Integration ist ein komplexer Prozess der Bewegung auf zwei Seiten. Das von Polat eingeforderte Angebot ist das eine, die Nachfrage etwas anderes. Der Behinderten Sportverband Niedersachsen (BSN) organisiert 800 Vereine und Abteilungen mit rund 70.000 Aktiven, darunter „selbstverständlich viele Menschen mit Behinderung, die einen Migrationshintergrund mitbringen“, so Harald Will, Verantwortlicher für Aus- und Fortbildung. Die Zielgruppe sei, „zumindest am Rand“, ein Thema für den Verband. So habe die „Zukunftswerkstatt“, eine BSN-Arbeitsgruppe für Grundsatzfragen, die Notwendigkeit definiert, „dass wir irgendwann  Ausbildungskurse speziell für Menschen mit Migrationshintergrund anbieten“ - noch, ergänzt er, „scheint der Bedarf nicht so hoch zu sein, dass ein solcher Kurs zustande kommen würde“. 

MIT MACHT FÜR MÄDCHEN

Es braucht wohl die Basis. Gerade um jene Menschen zu erreichen, die „drei- oder vierfach benachteiligt sind“, wie Polat sagt, je nach Aufenthaltsstatus zum Beispiel und Geschlecht. So sind sich gerade Musliminnen und Vereinssport noch ziemlich fremd. Sie bilden die Hauptzielgruppe nicht nur des IdS-Netzwerkprojekts „Mehr Migrantinnen in den Sport“, sondern auch einer Initiative, die für die Entwicklung von BS Oberhausen zu einer integrativ-inklusiven Organisation entscheidend war. 

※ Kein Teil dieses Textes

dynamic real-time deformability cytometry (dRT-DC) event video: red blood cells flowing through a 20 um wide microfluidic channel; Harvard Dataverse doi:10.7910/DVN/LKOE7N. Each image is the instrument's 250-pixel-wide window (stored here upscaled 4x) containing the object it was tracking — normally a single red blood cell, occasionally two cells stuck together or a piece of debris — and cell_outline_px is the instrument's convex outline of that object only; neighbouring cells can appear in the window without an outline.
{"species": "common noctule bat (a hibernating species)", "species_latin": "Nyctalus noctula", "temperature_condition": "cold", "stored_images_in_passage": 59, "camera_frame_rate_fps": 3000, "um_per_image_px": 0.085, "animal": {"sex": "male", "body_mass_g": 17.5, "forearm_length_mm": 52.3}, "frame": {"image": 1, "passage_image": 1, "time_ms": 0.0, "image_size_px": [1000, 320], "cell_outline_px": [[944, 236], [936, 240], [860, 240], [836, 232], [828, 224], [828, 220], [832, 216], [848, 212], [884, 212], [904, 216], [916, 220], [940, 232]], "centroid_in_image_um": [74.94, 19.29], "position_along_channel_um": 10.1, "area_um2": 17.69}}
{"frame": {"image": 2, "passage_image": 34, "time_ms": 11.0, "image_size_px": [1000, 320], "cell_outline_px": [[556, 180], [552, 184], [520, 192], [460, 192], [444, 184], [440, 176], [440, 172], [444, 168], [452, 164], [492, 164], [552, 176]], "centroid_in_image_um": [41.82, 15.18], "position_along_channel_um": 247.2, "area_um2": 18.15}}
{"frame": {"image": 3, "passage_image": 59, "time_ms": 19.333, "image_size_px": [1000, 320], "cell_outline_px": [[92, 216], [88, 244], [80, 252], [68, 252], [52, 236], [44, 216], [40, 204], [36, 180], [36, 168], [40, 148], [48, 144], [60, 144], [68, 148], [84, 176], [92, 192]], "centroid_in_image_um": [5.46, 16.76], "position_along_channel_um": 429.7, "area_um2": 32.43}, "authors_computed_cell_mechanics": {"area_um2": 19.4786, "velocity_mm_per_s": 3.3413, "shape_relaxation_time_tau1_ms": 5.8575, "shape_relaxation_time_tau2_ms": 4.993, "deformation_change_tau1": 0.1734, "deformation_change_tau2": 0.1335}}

Seit 2008 kooperiert der Verein mit „Sport Interkulturell“, ein Projekt der Stiftung Mercator und der Sportjugend Nordrhein-Westfalen. Er bot – Prinzip „von hinten herum“, laut Derißen – zunächst Schwimmstunden speziell für Migrantinnen an, mit und ohne Einschränkung. Daraus ist, durchaus gegen Widerstände und unter gezielter Einbindung der Familien, ein Strauß an Angeboten entstanden, inklusive einer leistungsorientierten Gruppe: Die „Swimmies“ werden von sechs Trainer(inne)n angeleitet und übergreifen Kulturen, Geschlechter, Behinderte und Nichtbehinderte. Obwohl der BSO aus Sicherheitsgründen den Ganzkörperbadeanzug verbietet, schwimmen bei ihm auch muslimische Frauen, teils in einer kulturgemischten Gruppe. „Zwei, drei sind abgesprungen, die meisten sind geblieben“, sagt der Vorsitzende. 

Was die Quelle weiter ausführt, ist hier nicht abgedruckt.